Imagine flying over the Adriatic, looking down, and seeing a giant fingerprint spread out in the turquoise water.





This isn't an alien artifact or the surrealism of a mad artist. This is the Croatian island of Baljenac. And it really does look as if someone sturdy and celestial has placed their index finger on the sea.



This tiny speck of land covers just 1.4 square kilometers. But the most incredible thing is hidden from view. The entire island is covered with a network of dry stone walls (without a single drop of mortar). From the air, these long parallel lines resemble the papillary patterns of skin, those very ridges and grooves by which the police identify us.

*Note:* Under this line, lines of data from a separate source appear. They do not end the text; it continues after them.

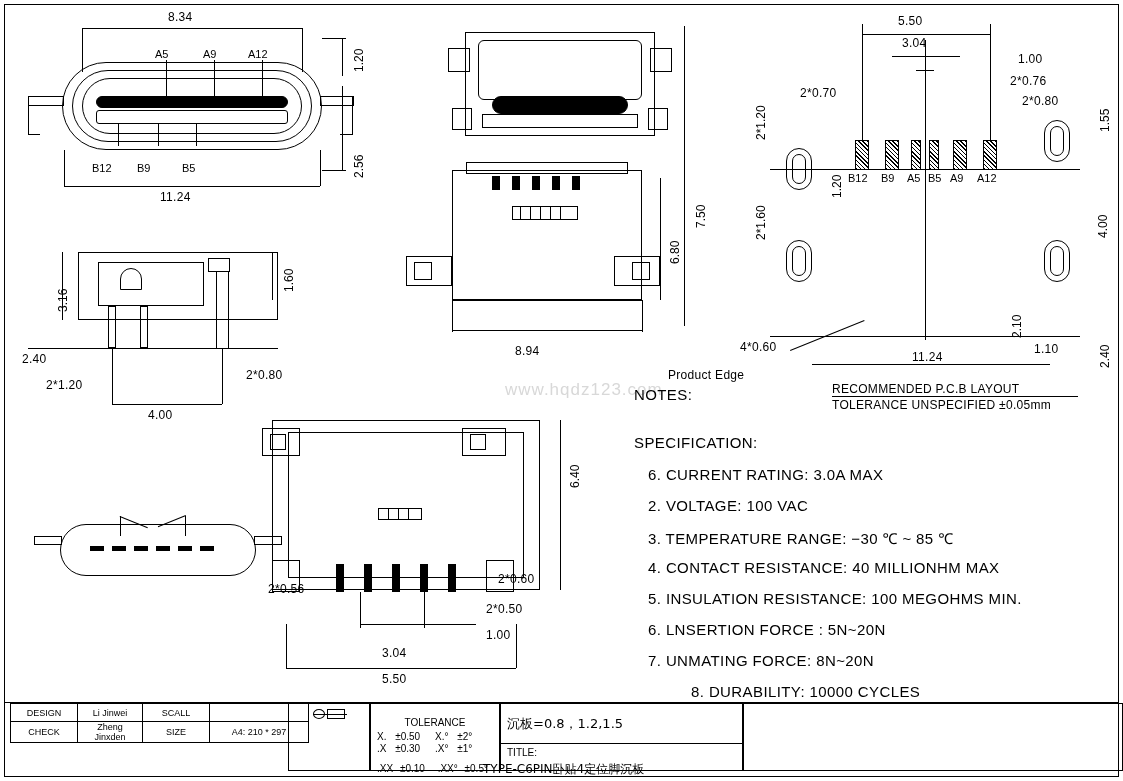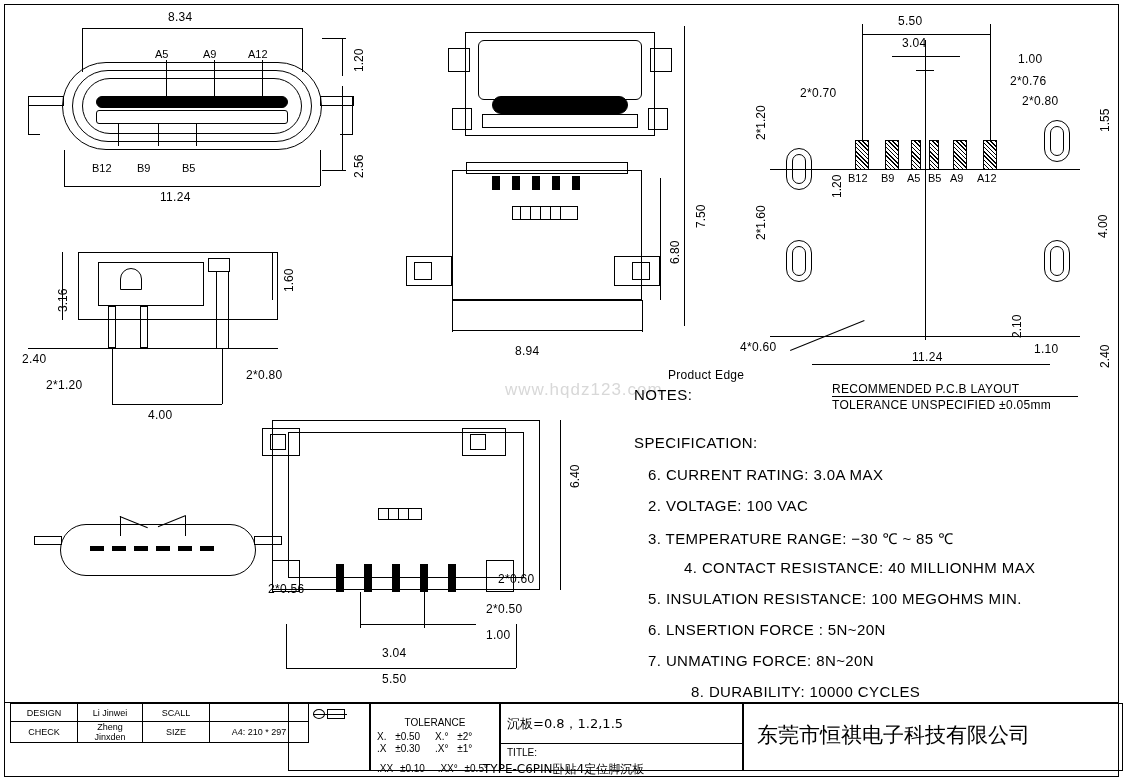--- a/index.html
+++ b/index.html
@@ -269,21 +269,21 @@
     <div class="ln hln" style="left:832px;top:396px;width:246px;"></div>
     <div class="dim" style="left:832px;top:398px;">TOLERANCE UNSPECIFIED ±0.05mm</div>
   </div>
 
   <div>
     <div class="note" style="left:634px;top:386px;">NOTES:</div>
     <div class="note" style="left:634px;top:434px;">SPECIFICATION:</div>
     <div class="note" style="left:648px;top:466px;">6. CURRENT RATING: 3.0A MAX</div>
     <div class="note" style="left:648px;top:497px;">2. VOLTAGE: 100 VAC</div>
     <div class="note" style="left:648px;top:528px;">3. TEMPERATURE RANGE: −30 ℃ ~ 85 ℃</div>
-    <div class="note" style="left:684px;top:559px;">4. CONTACT RESISTANCE: 40 MILLIONHM MAX</div>
+    <div class="note" style="left:648px;top:559px;">4. CONTACT RESISTANCE: 40 MILLIONHM MAX</div>
     <div class="note" style="left:648px;top:590px;">5. INSULATION RESISTANCE: 100 MEGOHMS MIN.</div>
     <div class="note" style="left:648px;top:621px;">6. LNSERTION FORCE : 5N~20N</div>
     <div class="note" style="left:648px;top:652px;">7. UNMATING FORCE: 8N~20N</div>
     <div class="note" style="left:648px;top:683px;margin-left:43px;">8. DURABILITY:  10000 CYCLES</div>
   </div>
 
   <div style="position:absolute;left:5px;top:702px;width:1113px;height:74px;border-top:1px solid #000;">
     <table class="tb" style="position:absolute;left:5px;top:0px;">
       <tbody>
           <tr>
@@ -329,16 +329,15 @@
       <span style="margin-left:4px;">±0.5°</span>
     </div>
 
     <div class="bd" style="left:495px;top:0px;width:243px;height:68px;"></div>
     <div class="ln hln" style="left:495px;top:40px;width:243px;"></div>
     <div class="cn" style="position:absolute;left:502px;top:12px;font-size:13px;">沉板=0.8，1.2,1.5</div>
     <div style="position:absolute;left:502px;top:44px;font-size:10px;">TITLE:</div>
     <div class="cn" style="position:absolute;left:478px;top:58px;font-size:12px;">TYPE-C6PIN卧贴4定位脚沉板</div>
 
     <div class="bd" style="left:738px;top:0px;width:380px;height:68px;"></div>
-    <div class="cn" style="position:absolute;left:752px;top:18px;font-size:21px;">东莞市恒祺电子科技有限公司</div>
   </div>
 
 </div>
 
 </body></html>

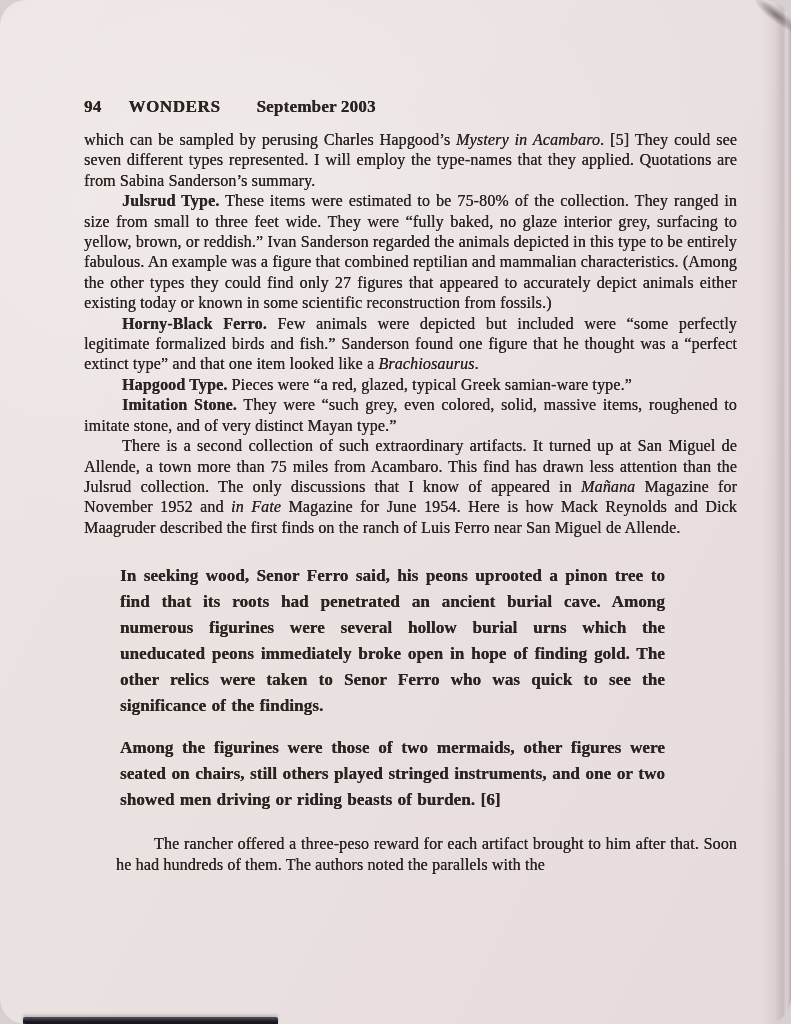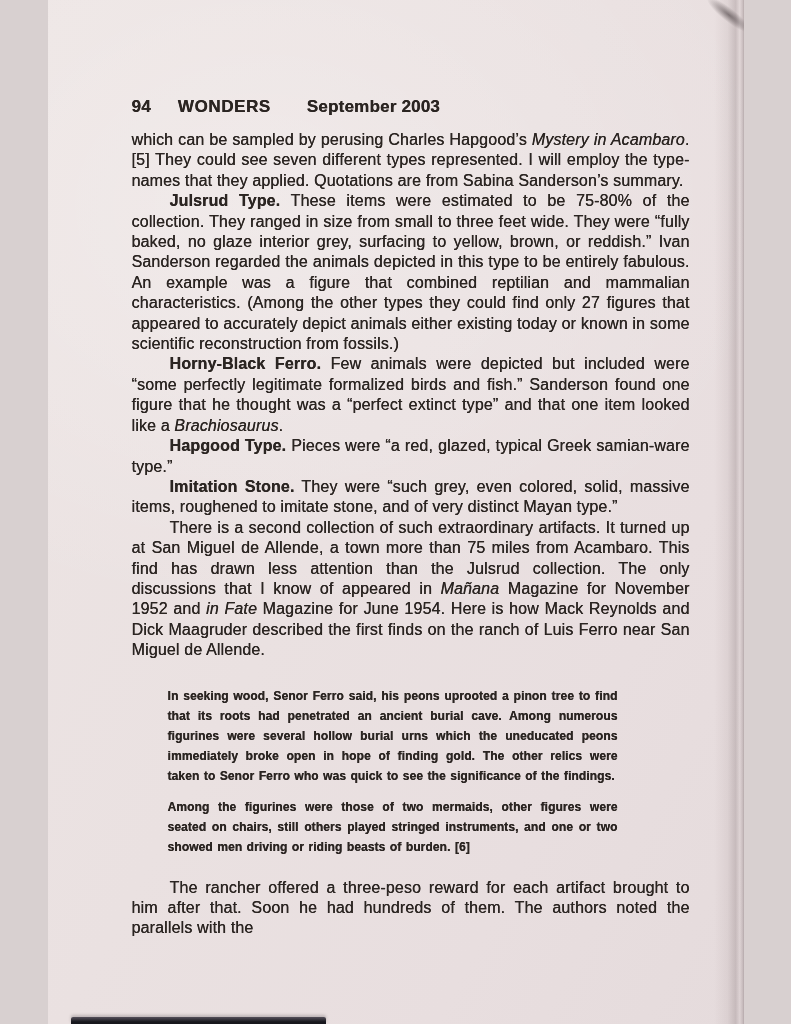--- a/index.html
+++ b/index.html
@@ -2,29 +2,30 @@
 <html style="--paper: #eae1e1; --ink: #2b2522; --strip: #17171d;"><head>
 <meta charset="utf-8">
 <style>
   html, body {
     margin: 0;
     padding: 0;
     background: #d8d0d0;
   }
   .page {
     position: relative;
-    width: 696px;
+    width: 791px;
     height: 1024px;
     margin: 0 auto;
     overflow: hidden;
     background:
       radial-gradient(ellipse 900px 700px at 30% 20%, rgba(255,255,255,0.25), rgba(255,255,255,0) 60%),
       linear-gradient(118deg, #ede5e4 0%, var(--paper, #eae1e1) 45%, #e8dedf 75%, #e5dbdc 100%);
-    font-family: Liberation Sans, sans-serif;
+    font-family: Liberation Serif, serif;
     color: var(--ink, #2b2522);
+    border-radius: 26px;
   }
   
   .edge-shade {
     position: absolute;
     top: 0;
     right: 0;
     width: 30px;
     height: 100%;
     pointer-events: none;
     background:
@@ -78,29 +79,29 @@
   }
   p.body-par {
     font-size: 16px;
     line-height: 20.4px;
     letter-spacing: 0.15px;
   }
   p.body-par.indent { text-indent: 38px; }
   p.quote-par {
     margin-left: 36px;
     margin-right: 72px;
-    font-size: 12px;
-    line-height: 20px;
+    font-size: 17px;
+    line-height: 26px;
     font-weight: bold;
     letter-spacing: 0.1px;
     word-spacing: 1px;
   }
   p.body-par + p.quote-par { margin-top: 25px; }
-  p.quote-par + p.quote-par { margin-top: 11px; }
-  p.quote-par + p.body-par { margin-top: 21px; }
+  p.quote-par + p.quote-par { margin-top: 16px; }
+  p.quote-par + p.body-par { margin-top: 21px; margin-left: 32px; }
   span.i { font-style: italic; }
   span.b { font-weight: bold; }
 </style>
 </head>
 <body>
 
 <div class="page">
 
   <header class="running-header">
     <span class="pn">94</span><span class="jt">WONDERS</span><span class="isd">September 2003</span>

This isn't a geological miracle. It's a man-made tale of patience. Like in Ireland or Scotland, dry walls have been built in Croatia for centuries, but here the reason is unique. It's karst. The soil along the coast is rocky, almost unsuitable for farming. To grow anything, farmers did the impossible: they dug stones out of the ground by hand and then stacked those same stones into walls in even, geometric patterns.



As a result, on tiny Balnatsa (the island is only half a kilometer long), these walls stretch for 23 kilometers! Imagine walking along the shore, and before you is a labyrinth created for the sake of vegetable beds.



What was all this for, other than beauty? The walls weren't just used to mark the boundaries of plots (so the neighbor would know where his tomatoes were). They protected the harvest from the "bura"—a fierce northeasterly wind that blows everything living off the coastal cliffs. Without these stone patterns, nothing would grow.



On the neighboring island of Pag, the length of the dry walls exceeds 1,000 kilometers. That's longer than many European rivers.



The Croatian government is fighting to have Baljenac listed as a UNESCO World Heritage Site by UNESCO. And that's fair. We're used to fingerprints being left on glass. But here, people have left their mark on an entire island. And the dry stone walling technique used to create this fingerprint has been a protected heritage site since 2018 and included in UNESCO's Representative List of the Intangible Cultural Heritage of Humanity.